The air that we breathe has a significant influence on our health. Researchers have associated poor air quality with respiratory and cardiovascular diseases. Moreover, a 2018 report from the World Health Organization (WHO) stated that air pollution is responsible for around seven million fatalities per year.
The Environmental Protection Agency (EPA) also argues that, nevertheless, the air within your house might be considerably more contaminated than the air outdoors, as the majority of our time is spent inside, which makes cleaning up our indoor air even more imperative.
There are several reasons why your indoor air might be contaminated.
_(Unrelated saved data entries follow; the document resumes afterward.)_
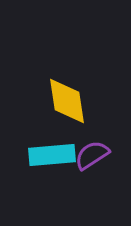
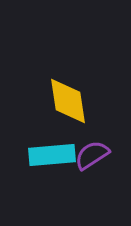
yellow diamond: moved 1 px right
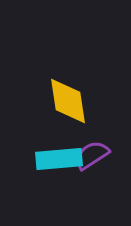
cyan rectangle: moved 7 px right, 4 px down
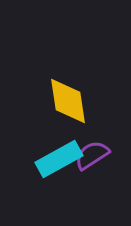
cyan rectangle: rotated 24 degrees counterclockwise
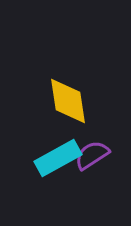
cyan rectangle: moved 1 px left, 1 px up
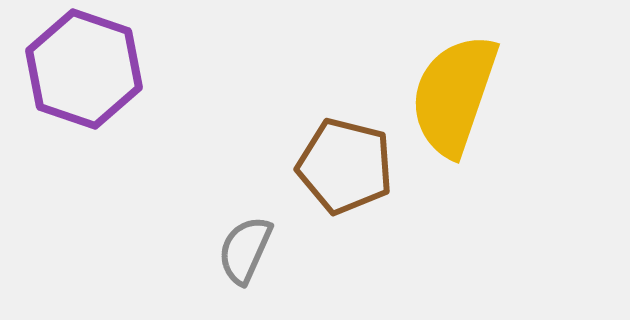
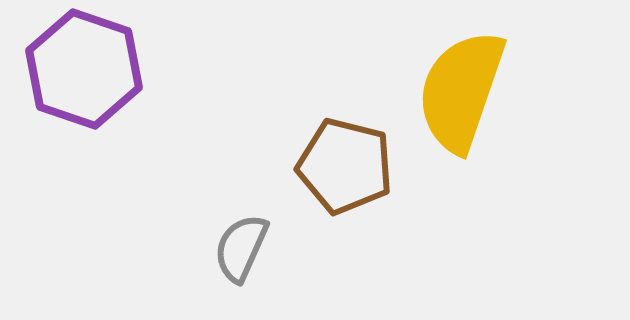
yellow semicircle: moved 7 px right, 4 px up
gray semicircle: moved 4 px left, 2 px up
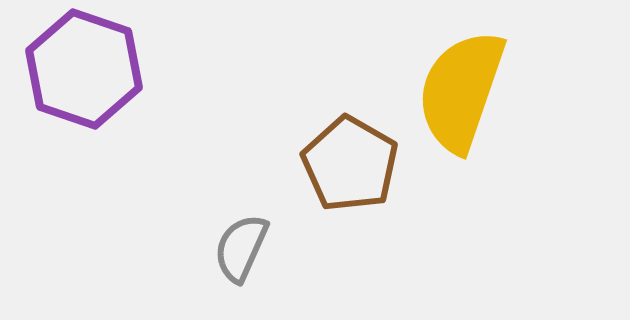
brown pentagon: moved 5 px right, 2 px up; rotated 16 degrees clockwise
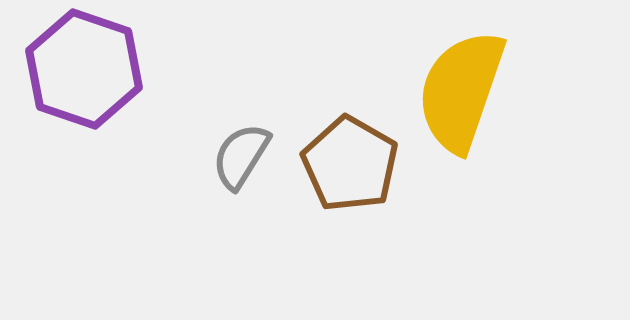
gray semicircle: moved 92 px up; rotated 8 degrees clockwise
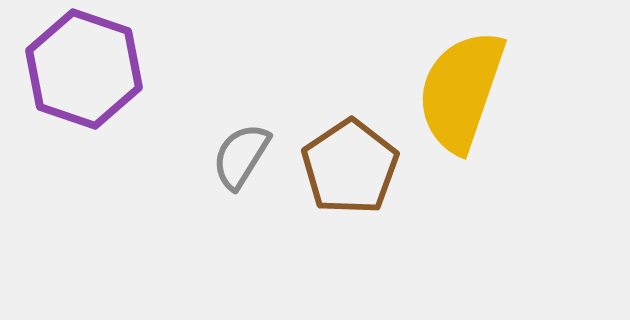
brown pentagon: moved 3 px down; rotated 8 degrees clockwise
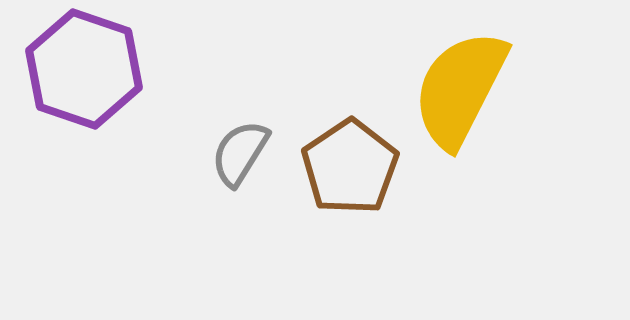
yellow semicircle: moved 1 px left, 2 px up; rotated 8 degrees clockwise
gray semicircle: moved 1 px left, 3 px up
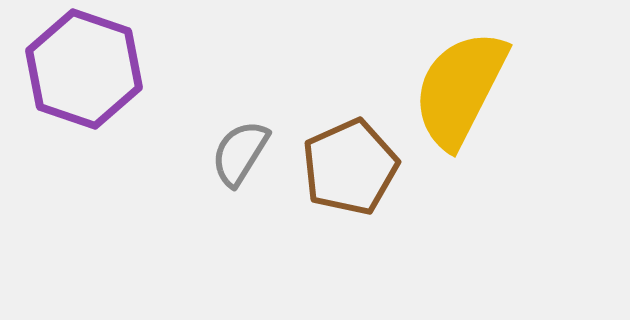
brown pentagon: rotated 10 degrees clockwise
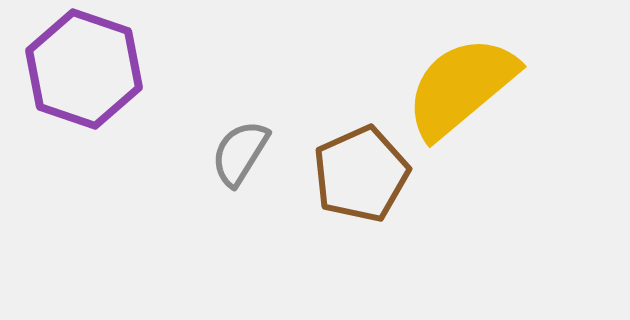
yellow semicircle: moved 1 px right, 2 px up; rotated 23 degrees clockwise
brown pentagon: moved 11 px right, 7 px down
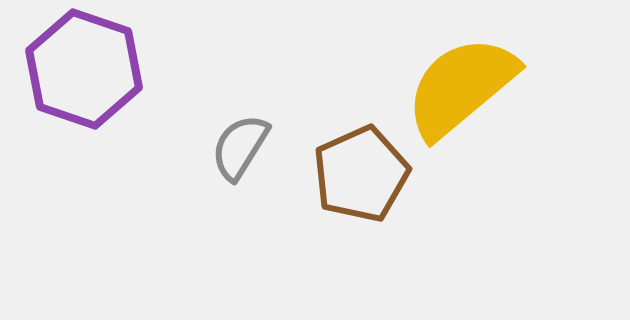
gray semicircle: moved 6 px up
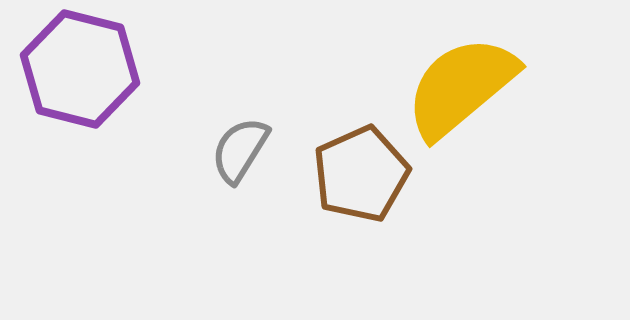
purple hexagon: moved 4 px left; rotated 5 degrees counterclockwise
gray semicircle: moved 3 px down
For example, furniture and construction materials can emit pollutants on a more or less constant basis. Other causes, including smoking, sweeping, or remodeling, may intermittently emit pollutants. Damaged devices may also discharge potential hazardous pollutant levels indoors; that is why a running carbon monoxide alarm is crucial in your house.
According to research, health disorders caused by toxins and chemicals cost around $340 billion per year in hospitalization and productivity loss costs. Thus, it is vital to improving your indoor air quality with minimal use of such.
Increase the Amount of Airflow
Ventilating your home lowers humidity, an important issue for the air quality indoors. However, it does not mean that you open all of your windows and allow pollution outside to enter your home. Instead, build trickle vents to filter and circulate interior air.
Another excellent option is to employ exhaust fans, which assist in the transport of impurities outdoors. Make a habit of ventilating your kitchen, as cooking can significantly improve indoor air quality, mainly if you use a gas burner. According to experts, cooking a single dinner on a gas stove produces amounts of nitrogen dioxide that the Environmental Protection Agency considers harmful to breathe. Additionally, after showering, make sure to release all the steam and excess moisture in the air that might induce mold, mildew, and fungal growth.
Consider Indoor Plants
Along with oxygen that our bodies need, the air that we breathe includes numerous gases and a mixture of other compounds and microscopic particles. Many of them are contaminants and particles that pose a risk to your overall health. The takeaway here is that certain houseplants contribute to the removal of these dangerous pollutants from the air. Consider placing peace lilies, spider plants, Boston ferns indoors to help reduce toxins in your home.
Some also suggest that natural beeswax candles, like plants, may help eliminate harmful pollutants while also cleansing the interior air. However, further study is required if candles may indeed clear air in the area. It’s crucial to remember that burning any candle releases smoke into the atmosphere. Utilize LED candles to eliminate this, therefore polluting the airless and reducing the risk of fire.
These kinds of fungi can emit spores into the environment, which can cause allergic reactions. It thrives in dark, moist areas, including your bathrooms, laundry area, and basements. They absorb and trap water from damp garments, towels, and other wet surfaces. When this moisture is absorbed, allergens start to get attracted to it.
These allergies may even spread throughout your house over time. By inhaling them, you risk developing congestion, rashes, cough, or some other related symptoms. You wouldn’t want to spend your entire life in an allergy-infested environment. Thus, make it a point to have your dryer vent cleaned so that you can breathe easily.
Additionally, you may clean moist surfaces often, operate a dehumidifier, or use a more conventional technique by spraying vinegar into damp areas such as showers and bathtubs after use. Above all, keep an eye out for leaks.
Consider Essential Oils and Diffusers
Certain essential oils, such as tea tree and lavender oil, contain antibacterial properties and may be used as a DIY household cleaner or even used directly to cure a tiny cut. However, did you know that they can also help decrease microorganisms in the air? Additionally, essential oils such as thyme, clove, rosemary, and eucalyptus have been shown to reduce the number of allergens and mites in your home.
Given that we spend most, if not all, of our time indoors and that the coronavirus is now declared airborne, we should put more effort into improving our indoor air quality. The fact is that indoor air pollution is just as hazardous–if not worse–than environmental pollution. With some preventive measures, basic information, and regular maintenance, you can start improving your indoor air quality right now.